Lesson 6: Track provenance from data to results

Overview

Teaching: 15 min
Exercises: 30 min
Questions
  • Can we represent the history of an entire analysis?

  • Can we use this history to repeat the analysis?

Objectives
  • Learn to capture analysis in structured form

  • Learn how to query the information

You can skip this lesson if you can answer these questions? —>

This lesson provides an approach to capturing the details of an analysis in a structured form that can be reused to repeat and introspect the analysis.

Lesson outline

Lesson requirements

Although not essential it is helpful to have an understanding of:

Overview

“Provenance is information about entities, activities, and people involved in producing a piece of data or thing, which can be used to form assessments about its quality, reliability or trustworthiness.” (source: w3c)

Most current publications cannot be used to assess “quality, reliability or trustworthiness” of the results. Publications do not capture every detail of the analysis steps, the data sources, and the metadata necessary to make such assessments. The goal of provenance capture is to make such assessments feasible and practical. Thus far we have focused on how to describe data, computation environments, and analysis scripts. This lesson extends this to relating this information in a form that allows capturing details of execution steps, thus moving from specification to provenance.

Capturing provenance

There are many ways in which one can record what steps are being carried out. A general neuroimaging analysis involves many connected steps as outlined in our overview to this module. There are different tools that can capture pieces of these steps. Like most research, not all analysis attempts end in the results used for publication. Analysis often involves understanding the data from different view points, using different routines to figure out what works well and what does not, and changes in questions that are being asked of the data. Thus capturing the provenance is a fluid process and will likely require mastery of different tools.

Command line tools

The Unix shell has several tools for capturing the history of commands and details of execution.

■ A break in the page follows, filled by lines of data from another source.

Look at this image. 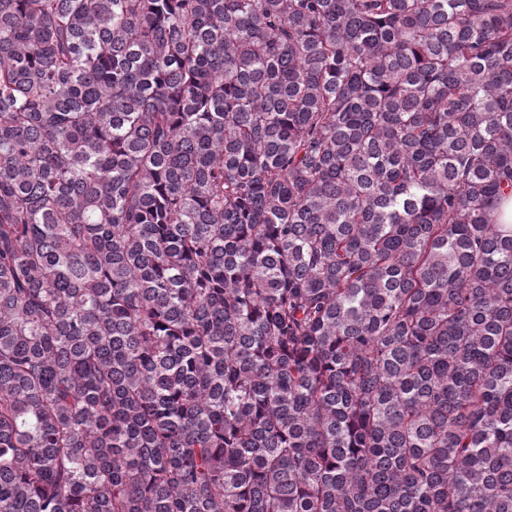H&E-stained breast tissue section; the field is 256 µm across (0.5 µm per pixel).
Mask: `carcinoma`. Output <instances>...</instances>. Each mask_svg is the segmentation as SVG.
<instances>
[{"label":"carcinoma","instance_id":"1","mask_svg":"<svg viewBox=\"0 0 512 512\" xmlns=\"http://www.w3.org/2000/svg\"><path fill=\"white\" fill-rule=\"evenodd\" d=\"M512 0H0V512H512Z\"/></svg>","mask_w":512,"mask_h":512}]
</instances>
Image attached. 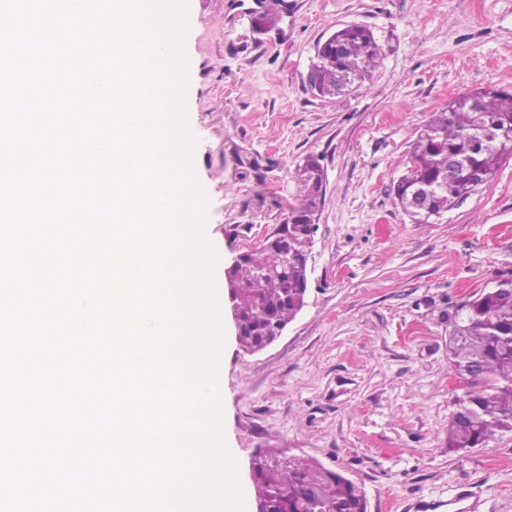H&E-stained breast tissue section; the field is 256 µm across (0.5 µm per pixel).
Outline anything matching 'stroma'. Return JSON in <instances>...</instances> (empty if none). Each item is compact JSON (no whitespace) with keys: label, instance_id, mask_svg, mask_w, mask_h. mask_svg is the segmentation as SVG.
Instances as JSON below:
<instances>
[{"label":"stroma","instance_id":"35a3bbf8","mask_svg":"<svg viewBox=\"0 0 512 512\" xmlns=\"http://www.w3.org/2000/svg\"><path fill=\"white\" fill-rule=\"evenodd\" d=\"M187 0L186 119L207 199L214 278L288 217L293 172L319 158L324 203L307 305L269 348L244 352L224 310V437L246 512L251 459L281 448L340 468L368 512H512V435L446 448L463 386L448 360L449 305L512 277V160L442 218L413 223L394 185L420 127L456 95L512 90V0ZM370 29L381 64L328 99L307 75L336 29Z\"/></svg>","mask_w":512,"mask_h":512}]
</instances>
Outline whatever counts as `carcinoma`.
Masks as SVG:
<instances>
[{"mask_svg":"<svg viewBox=\"0 0 512 512\" xmlns=\"http://www.w3.org/2000/svg\"><path fill=\"white\" fill-rule=\"evenodd\" d=\"M381 58L372 32L346 26L318 46L314 82L318 96L337 97L361 88ZM512 159V92H464L423 125L410 164L395 185L398 205L414 220L423 214L411 195L428 186L433 208L450 210L476 191L472 167L493 179ZM297 204L263 245L239 253L228 276L236 339L248 353L264 349L276 330L292 323L307 304L314 221L325 197L324 171L308 156L295 169ZM449 360L466 383L462 409L448 417V451L465 456L499 435L512 434V278L485 288L448 310ZM260 512H368L364 489L345 472L285 451L256 452L251 464Z\"/></svg>","mask_w":512,"mask_h":512,"instance_id":"carcinoma-1","label":"carcinoma"}]
</instances>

  1. script. Here is a basic introduction
  2. strace, ptrace, dtrace. Here is an introduction to strace. For a comparison of tools for tracing the system, see this blog post

External tools for recording history

There are also more complex history recording tools that export information in a structured form or deposit into a database.

Reusing provenance

The previously mentioned tools capture history in different forms and therefore support different aspects of reproducible research. The command line tools like script, strace, and asciinema capture information that needs to be looked at by a user to determine which commands to re-execute. However, these tools do not capture the environment or data files. Reprozip can capture the entire environment, data, and software necessary for repeating a previous analysis, and therefore provides more complete reproducibility. However, reprozip only runs on Linux systems, while some of the other tools can be used on any Unix-like system (e.g. Mac OS, GNU/Linux)

Key Points